[THE PROBLEM]
In the passage below about the robot surrogate study, what approach was used to control the RoboThespian?

[PASSAGE SHOWN]
Given the relatively uncontrolled settings, the uncontrolled circumstances of the people observed, and the expected range of demographics, we decided to take an exploratory approach to the study. Our hope was that we would observe some behavioral distinctions that would inform the design of subsequent more focused hypothesis-driven studies. Specifically, we decided to explore the social behavior of the people in the study as we manipulated the physicality and gesturing of the human surrogate. With respect to physicality, we used a RoboThespian™ robotic human surrogate as described below, which was either physically present with the people in the lobby (“RoboThespian”) or virtually present via a real-time video stream of a remotely situated RoboThespian displayed on three abutted fixed display screens present with the people in the lobby (“screen”). With respect to gesturing, we varied the RoboThespian’s upper-torso gestures such that the gestures were either active and clearly visible (“with gesturing”) or inactive (“without gesturing”). Physicality and gesturing details are shown in Figure 1. For control of the RoboThespian, we employed a “Wizard of Oz” paradigm (Roussos et al., 1996)—a remote real human controlled and spoke for the RoboThespian.


Figure 1. The 2 × 2 experimental conditions across physicality and upper-torso gesturing: RoboThespian vs. video screen × gesturing ON vs. gesturing OFF.

[DATA EXTRACT]

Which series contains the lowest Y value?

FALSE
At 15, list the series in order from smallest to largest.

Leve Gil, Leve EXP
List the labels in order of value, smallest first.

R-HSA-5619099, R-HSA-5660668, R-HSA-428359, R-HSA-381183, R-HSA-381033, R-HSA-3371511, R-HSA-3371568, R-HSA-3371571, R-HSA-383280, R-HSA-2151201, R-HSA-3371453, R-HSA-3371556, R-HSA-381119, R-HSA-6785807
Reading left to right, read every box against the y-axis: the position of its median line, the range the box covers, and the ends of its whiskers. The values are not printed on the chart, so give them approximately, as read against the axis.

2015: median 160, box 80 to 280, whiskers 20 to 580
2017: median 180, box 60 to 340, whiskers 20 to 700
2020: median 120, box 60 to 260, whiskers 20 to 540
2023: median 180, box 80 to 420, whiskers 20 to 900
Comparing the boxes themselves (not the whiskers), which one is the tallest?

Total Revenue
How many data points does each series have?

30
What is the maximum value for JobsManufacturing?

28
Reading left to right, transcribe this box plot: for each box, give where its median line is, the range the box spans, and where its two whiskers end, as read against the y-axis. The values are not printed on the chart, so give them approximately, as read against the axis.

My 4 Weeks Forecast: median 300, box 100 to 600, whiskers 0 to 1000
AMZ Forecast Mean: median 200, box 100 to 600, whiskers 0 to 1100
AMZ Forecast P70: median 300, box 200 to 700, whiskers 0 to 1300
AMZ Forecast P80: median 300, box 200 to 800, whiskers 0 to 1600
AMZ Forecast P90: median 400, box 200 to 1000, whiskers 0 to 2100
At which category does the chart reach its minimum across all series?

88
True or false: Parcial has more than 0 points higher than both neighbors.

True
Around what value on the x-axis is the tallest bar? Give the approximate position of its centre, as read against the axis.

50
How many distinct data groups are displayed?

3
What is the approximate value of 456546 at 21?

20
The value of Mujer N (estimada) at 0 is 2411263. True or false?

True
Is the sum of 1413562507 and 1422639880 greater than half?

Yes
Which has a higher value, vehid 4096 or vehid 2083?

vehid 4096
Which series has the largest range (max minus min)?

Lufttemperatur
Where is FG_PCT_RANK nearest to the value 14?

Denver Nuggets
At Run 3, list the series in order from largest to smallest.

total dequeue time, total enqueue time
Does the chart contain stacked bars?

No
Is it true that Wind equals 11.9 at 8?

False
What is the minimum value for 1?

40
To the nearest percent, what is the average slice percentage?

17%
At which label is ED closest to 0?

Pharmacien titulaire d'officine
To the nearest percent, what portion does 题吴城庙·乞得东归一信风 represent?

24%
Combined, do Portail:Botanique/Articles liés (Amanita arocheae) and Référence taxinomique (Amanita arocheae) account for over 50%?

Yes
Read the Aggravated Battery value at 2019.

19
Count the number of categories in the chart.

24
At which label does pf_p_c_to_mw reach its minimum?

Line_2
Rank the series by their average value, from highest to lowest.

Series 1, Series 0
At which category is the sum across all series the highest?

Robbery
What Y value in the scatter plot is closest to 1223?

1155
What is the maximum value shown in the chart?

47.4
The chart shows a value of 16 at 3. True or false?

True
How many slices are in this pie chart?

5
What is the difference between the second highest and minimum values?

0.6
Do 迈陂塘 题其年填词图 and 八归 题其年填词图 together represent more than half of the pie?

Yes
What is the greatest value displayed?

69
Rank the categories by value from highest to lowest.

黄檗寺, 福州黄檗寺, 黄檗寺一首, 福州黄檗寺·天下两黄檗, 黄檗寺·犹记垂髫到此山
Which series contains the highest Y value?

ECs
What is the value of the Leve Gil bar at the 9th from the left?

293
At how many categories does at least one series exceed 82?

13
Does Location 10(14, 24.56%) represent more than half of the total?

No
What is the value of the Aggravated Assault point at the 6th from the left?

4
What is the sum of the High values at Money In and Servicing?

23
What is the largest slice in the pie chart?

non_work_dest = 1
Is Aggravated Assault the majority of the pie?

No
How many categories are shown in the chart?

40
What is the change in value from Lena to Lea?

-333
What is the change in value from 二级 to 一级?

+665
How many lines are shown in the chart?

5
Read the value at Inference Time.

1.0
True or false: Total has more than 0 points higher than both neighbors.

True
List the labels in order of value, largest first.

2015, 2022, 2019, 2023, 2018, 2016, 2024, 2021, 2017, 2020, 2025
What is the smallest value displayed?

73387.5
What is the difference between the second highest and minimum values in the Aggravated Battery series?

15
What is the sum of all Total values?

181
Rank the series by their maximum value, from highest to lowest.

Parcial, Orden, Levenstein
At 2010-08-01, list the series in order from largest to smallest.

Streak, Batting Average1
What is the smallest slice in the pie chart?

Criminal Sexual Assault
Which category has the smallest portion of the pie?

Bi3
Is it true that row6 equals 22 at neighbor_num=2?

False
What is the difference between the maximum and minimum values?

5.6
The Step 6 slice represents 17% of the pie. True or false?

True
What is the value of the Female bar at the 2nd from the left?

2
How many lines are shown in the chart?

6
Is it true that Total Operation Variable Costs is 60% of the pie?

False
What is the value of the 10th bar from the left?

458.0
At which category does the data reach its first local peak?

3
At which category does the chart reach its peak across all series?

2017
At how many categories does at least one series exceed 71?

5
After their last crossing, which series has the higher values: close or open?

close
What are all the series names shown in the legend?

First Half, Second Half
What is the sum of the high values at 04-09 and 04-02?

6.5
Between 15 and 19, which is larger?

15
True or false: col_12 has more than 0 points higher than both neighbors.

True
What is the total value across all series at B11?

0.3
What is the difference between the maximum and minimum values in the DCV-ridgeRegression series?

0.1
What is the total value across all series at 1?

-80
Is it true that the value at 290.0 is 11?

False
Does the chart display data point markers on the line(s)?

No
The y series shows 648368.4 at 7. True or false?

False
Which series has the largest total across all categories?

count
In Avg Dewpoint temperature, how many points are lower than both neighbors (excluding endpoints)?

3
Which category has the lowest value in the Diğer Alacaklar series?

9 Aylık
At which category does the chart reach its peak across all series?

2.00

[RESULT OF THE TASK]
A "Wizard of Oz" approach, in which a remote real human controlled and spoke for the RoboThespian.